Synth wizard Parriott, a former guitarist and Radio Vago’s only L.A. native, had never played keyboards before deciding to start a band with fellow CalArts student Pearson, who grew up in Reno and Seattle, and guitarist Jen Gillaspy, a former Hoosier. Parriott‘s brother Jed was briefly the drummer when Radio Vago began in early 2000, playing house parties and shows on campus. ”We were just doing it for fun. Whew! A break from CalArts,“ Parriott says. Things grew more serious later that year when Chicago exile Jenny Vassilatos replaced Jed and Radio Vago gigged at their first nightclub, the Garage.

In those early days, ”My guitar had a lot more feedback,“ Gillaspy says. ”We were more experimental, because it was just keyboards and guitar and drums, a lot of noise.“ ”We were also more pop,“ Pearson says, ”so when the bass came in, it allowed more of the heavier side, and I felt more creative and open.“ Bassist Nicole Fiorentino, who’d previously played in a New England riot-grrrl combo called Sweet 16 (”only we weren‘t 16 yet,“ she says), became an official Vago early last year, thickening an already ominous sound. ”When Nicole joined the band, everything clicked,“ says Vassilatos. ”I was keeping the ground before, trying to play bass lines and higher keyboard stuff, and now I don’t have to do that,“ Parriott says. ”Now Olivia can go off,“ adds Fiorentino.

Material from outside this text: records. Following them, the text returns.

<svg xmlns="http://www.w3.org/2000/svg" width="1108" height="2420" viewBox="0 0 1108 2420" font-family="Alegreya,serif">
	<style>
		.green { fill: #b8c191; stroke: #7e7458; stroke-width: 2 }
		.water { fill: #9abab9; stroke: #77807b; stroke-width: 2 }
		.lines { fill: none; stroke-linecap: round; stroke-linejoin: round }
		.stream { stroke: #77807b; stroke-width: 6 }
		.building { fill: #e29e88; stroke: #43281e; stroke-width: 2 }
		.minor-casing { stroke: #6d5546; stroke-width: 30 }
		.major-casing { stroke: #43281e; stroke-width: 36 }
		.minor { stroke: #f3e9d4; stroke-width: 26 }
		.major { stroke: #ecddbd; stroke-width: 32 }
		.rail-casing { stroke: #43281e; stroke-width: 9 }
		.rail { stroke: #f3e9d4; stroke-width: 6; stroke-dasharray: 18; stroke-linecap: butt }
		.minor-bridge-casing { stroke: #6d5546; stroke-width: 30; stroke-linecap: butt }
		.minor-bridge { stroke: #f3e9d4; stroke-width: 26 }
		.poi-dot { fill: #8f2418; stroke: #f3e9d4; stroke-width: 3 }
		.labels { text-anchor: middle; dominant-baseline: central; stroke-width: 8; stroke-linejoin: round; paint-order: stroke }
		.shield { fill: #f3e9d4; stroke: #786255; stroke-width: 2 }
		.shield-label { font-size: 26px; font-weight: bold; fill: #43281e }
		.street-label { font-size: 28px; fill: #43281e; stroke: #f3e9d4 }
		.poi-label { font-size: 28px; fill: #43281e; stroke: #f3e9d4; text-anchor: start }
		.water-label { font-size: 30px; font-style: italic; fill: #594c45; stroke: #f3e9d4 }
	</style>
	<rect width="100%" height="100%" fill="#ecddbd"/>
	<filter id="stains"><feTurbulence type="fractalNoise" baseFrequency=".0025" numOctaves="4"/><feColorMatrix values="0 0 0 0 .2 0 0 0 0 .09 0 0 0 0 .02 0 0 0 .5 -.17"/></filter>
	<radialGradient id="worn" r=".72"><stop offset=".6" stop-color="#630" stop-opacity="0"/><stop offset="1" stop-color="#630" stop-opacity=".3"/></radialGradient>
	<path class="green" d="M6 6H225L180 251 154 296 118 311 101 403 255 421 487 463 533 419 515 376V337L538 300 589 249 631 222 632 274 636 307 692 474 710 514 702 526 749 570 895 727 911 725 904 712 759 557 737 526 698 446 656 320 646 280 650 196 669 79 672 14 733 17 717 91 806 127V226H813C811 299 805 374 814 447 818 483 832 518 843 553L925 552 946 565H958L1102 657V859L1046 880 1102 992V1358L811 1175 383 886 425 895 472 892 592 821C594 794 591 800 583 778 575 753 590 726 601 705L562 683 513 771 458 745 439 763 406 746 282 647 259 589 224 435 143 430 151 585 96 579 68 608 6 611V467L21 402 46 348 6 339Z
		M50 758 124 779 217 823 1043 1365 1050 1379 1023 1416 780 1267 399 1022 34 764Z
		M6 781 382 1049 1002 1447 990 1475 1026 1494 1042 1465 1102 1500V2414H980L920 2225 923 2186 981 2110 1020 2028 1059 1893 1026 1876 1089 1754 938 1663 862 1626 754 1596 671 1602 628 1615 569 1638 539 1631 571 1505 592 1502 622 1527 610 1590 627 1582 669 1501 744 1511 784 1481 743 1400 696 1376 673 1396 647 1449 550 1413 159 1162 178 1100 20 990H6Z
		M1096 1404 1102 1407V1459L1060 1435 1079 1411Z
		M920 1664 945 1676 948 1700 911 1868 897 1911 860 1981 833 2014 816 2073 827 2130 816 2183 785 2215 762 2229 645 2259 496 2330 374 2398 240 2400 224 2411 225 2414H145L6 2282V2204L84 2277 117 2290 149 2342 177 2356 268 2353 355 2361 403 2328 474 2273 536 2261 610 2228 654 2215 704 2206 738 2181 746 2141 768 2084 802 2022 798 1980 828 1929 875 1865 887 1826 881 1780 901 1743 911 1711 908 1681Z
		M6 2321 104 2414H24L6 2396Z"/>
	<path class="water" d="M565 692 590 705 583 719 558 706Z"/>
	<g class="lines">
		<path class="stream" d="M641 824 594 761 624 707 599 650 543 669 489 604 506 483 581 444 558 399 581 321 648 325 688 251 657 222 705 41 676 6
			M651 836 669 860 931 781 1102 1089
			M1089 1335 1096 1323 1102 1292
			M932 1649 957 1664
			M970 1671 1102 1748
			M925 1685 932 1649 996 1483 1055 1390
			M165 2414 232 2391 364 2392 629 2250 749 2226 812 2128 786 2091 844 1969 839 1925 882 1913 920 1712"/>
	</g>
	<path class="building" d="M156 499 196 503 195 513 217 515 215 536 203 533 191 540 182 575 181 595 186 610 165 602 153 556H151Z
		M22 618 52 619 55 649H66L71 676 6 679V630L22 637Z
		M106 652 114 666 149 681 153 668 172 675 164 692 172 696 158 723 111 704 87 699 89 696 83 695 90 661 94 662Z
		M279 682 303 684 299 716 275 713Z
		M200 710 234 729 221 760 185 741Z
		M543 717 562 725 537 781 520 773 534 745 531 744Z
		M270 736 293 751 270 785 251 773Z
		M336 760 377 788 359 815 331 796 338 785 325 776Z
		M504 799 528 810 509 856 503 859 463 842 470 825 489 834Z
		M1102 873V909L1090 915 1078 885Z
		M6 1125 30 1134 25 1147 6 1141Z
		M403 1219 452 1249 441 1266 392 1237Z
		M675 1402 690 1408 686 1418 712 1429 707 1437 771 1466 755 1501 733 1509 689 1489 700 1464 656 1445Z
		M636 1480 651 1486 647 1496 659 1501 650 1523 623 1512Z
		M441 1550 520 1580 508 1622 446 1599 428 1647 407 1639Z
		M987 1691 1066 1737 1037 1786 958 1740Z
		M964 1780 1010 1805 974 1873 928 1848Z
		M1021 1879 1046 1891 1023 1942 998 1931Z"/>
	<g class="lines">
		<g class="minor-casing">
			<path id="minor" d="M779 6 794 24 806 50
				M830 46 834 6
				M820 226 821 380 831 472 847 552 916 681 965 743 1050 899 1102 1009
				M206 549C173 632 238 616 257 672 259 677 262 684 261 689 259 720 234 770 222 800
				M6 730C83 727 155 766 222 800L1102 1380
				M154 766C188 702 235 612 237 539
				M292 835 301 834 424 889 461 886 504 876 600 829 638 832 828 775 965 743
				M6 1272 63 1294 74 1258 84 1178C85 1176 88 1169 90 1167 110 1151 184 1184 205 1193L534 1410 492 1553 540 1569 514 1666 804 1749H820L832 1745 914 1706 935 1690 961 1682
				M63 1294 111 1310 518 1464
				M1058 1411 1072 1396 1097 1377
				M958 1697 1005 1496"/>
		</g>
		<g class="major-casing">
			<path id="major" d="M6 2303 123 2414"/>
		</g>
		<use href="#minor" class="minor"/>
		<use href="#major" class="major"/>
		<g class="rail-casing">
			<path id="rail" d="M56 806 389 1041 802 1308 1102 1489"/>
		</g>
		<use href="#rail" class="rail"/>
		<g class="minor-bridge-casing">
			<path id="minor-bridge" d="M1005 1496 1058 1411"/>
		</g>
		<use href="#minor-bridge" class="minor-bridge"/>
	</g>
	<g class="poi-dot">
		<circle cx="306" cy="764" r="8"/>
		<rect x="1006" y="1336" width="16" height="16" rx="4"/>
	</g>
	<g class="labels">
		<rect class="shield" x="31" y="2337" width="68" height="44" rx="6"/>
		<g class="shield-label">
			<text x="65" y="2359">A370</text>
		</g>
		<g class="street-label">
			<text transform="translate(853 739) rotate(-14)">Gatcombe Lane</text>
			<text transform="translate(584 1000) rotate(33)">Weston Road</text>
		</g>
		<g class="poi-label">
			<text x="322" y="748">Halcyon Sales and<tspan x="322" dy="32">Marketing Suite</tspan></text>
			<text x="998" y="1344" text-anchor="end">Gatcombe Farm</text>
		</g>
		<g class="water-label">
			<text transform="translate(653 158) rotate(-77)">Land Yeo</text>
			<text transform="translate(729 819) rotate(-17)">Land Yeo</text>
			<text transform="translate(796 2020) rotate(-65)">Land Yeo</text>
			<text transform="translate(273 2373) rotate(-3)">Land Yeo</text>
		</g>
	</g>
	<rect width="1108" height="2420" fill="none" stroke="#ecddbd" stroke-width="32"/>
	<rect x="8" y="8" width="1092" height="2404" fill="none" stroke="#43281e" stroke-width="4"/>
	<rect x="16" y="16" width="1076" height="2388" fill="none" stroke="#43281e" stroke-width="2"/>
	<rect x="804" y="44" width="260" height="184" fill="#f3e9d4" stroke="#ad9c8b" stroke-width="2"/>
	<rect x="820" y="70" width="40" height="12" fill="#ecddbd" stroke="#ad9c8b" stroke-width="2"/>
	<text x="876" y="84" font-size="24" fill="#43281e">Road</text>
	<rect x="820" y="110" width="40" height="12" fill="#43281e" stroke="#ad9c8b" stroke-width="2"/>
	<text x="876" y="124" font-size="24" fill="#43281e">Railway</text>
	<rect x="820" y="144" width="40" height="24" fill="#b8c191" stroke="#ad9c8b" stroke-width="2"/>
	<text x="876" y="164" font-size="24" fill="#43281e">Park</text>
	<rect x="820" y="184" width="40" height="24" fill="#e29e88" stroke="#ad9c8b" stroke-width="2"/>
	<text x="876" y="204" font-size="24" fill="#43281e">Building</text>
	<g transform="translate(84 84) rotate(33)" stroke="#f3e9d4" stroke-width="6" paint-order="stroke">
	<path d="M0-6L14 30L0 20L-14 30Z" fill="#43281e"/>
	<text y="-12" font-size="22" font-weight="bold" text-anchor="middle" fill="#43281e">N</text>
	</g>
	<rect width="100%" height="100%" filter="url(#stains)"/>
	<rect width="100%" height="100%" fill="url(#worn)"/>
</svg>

”One reason we sound different is because most of us aren‘t trained on our instruments,“ says Vassilatos. ”Whatever we learned, we learned on our own.“ Parriott concurs: ”All of us got into this band and started doing something totally different than the music that we grew up listening to.“ Pearson idolized Joy Division, while Gillaspy liked Devo and Dinosaur Jr. Fiorentino, meanwhile, was never a big fan of ’80s new wave, preferring harder stuff by L7, Sonic Youth and the Pixies. Vassilatos is teased by the rest of the band when she admits that she was inspired by the drummers of Smashing Pumpkins, Tool and Rage Against the Machine.

This combination of elements Creates an often spooky background for Pearson‘s cryptic lyrics. ”I like how Siouxsie & the Banshees are abstract; there isn’t a storyline,“ Pearson says. ”My mom used to read my journal without my permission, so I started writing in poetic format, in code. She could never translate it. She thought I was just writing poems.“ Although some of her lyrics are straightforward, as in ”Mail Order Bride,“ where Pearson says she‘s ”sarcastic about the American male standard,“ most aren’t that literal. ”TV Guide,“ according to Pearson, is ”about the end of the world, as forecast in the TV Guide.“ Stranger still is ”Intro (Yearly Note),“ with Pearson singing somberly in Latin, alluding to the New World Order, the Freemasons, George Bush and ”the meeting at the pyramids.“ Dismissing the breezy pop of early tunes like ”Sophomore,“ Fiorentino says, ”We‘re moving toward a darker-rock synth sound“ in newer blasts ”Racing Stripes,“ ”Butcher“ and ”Shudder,“ which will be heard on the band’s debut CD this fall, in addition to a split 7-inch collaboration with Squab on Dionysus Records.

In response to the inevitable girl-band question, Parriott says, ”We weren‘t thinking ’Let‘s put together an all-girl band.’ It was just ‘Let’s play as people who are musicians.‘ And it happened that it was me and Adrienne and Jen and my brother.“ Does Jed Parriott feel like Pete Best now? ”Not yet!“ Radio Vago answer in unison.